LA MORT DE LA REINE

LES SUITES DE L'AFFAIRE DU COLLIER — D'APRÈS DE NOUVEAUX DOCUMENTS RECUEILLIS EN PARTIE PAR A. BÉGIS

 

II. — L'ÉVASION[1].

 

 

Mme de La Motte était servie à la Salpêtrière par une des prisonnières nommée Angélique : une fille qui avait été condamnée à une détention perpétuelle pour avoir, dans le désespoir du délaissement, tué son enfant[2]. Vers la fin de novembre 1786, une sentinelle en faction dans l'une des cours de l'Hôpital, passant le bout de son fusil à travers un carreau de vitre cassée, réveilla Angélique endormie. Le soldat lui apprit que l'on songeait à sa délivrance et à celle de sa maîtresse. Le lendemain il lui tendit un billet écrit à l'encre sympathique, dont Angélique fit reparaître l'écriture à la chaleur. Une correspondance suivie s'engagea. L'important, disaient les inconnus qui avaient pris à cœur le sort de Jeanne de Valois, est d'obtenir un modèle de la clé ouvrant la porte par où la prisonnière devra sortir. Mais comment se procurer ce modèle ? Jeanne eut la pensée d'examiner avec soin, chaque jour, la clé pendue au trousseau de la religieuse qui venait la visiter. Puis, quand la bonne sœur était éloignée, elle s'efforçait d'en tracer une reproduction exacte sur une feuille blanche. Le lendemain, nouvel examen, qui faisait corriger l'image sur l'un ou l'autre point. Le trou de la serrure donnait la dimension. Jeanne estima enfin que son dessin, retouché plus de vingt fois, devait être exact. Elle le fit passer à la sentinelle et, peu de jours après, celle-ci rapporta une clé qui — ô merveille — ouvrait la serrure[3].

--- --- ---

## CONSIGNE
Répondez à ces questions sur le texte relatant l'évasion de Mme de La Motte :
1. Quelle prisonnière servait Mme de La Motte à la Salpêtrière ?
2. Par quel moyen Angélique fit-elle reparaître l'écriture du billet tendu par le soldat ?
3. Combien de fois Jeanne retoucha-t-elle son dessin de la clé ?

## DONNÉES ENREGISTRÉES
--- --- ---

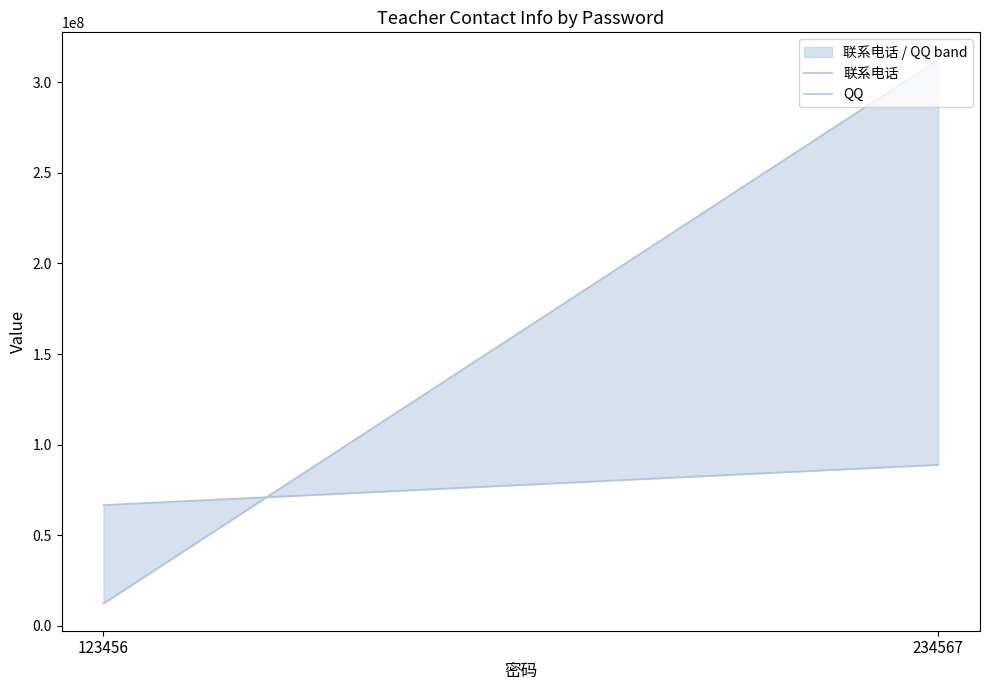

What is the sum of all 联系电话 values?

324802578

--- --- ---

## RÉPONSE
1. Une prisonnière nommée Angélique.
2. Elle l'exposa à la chaleur, car le billet était écrit à l'encre sympathique.
3. Plus de vingt fois.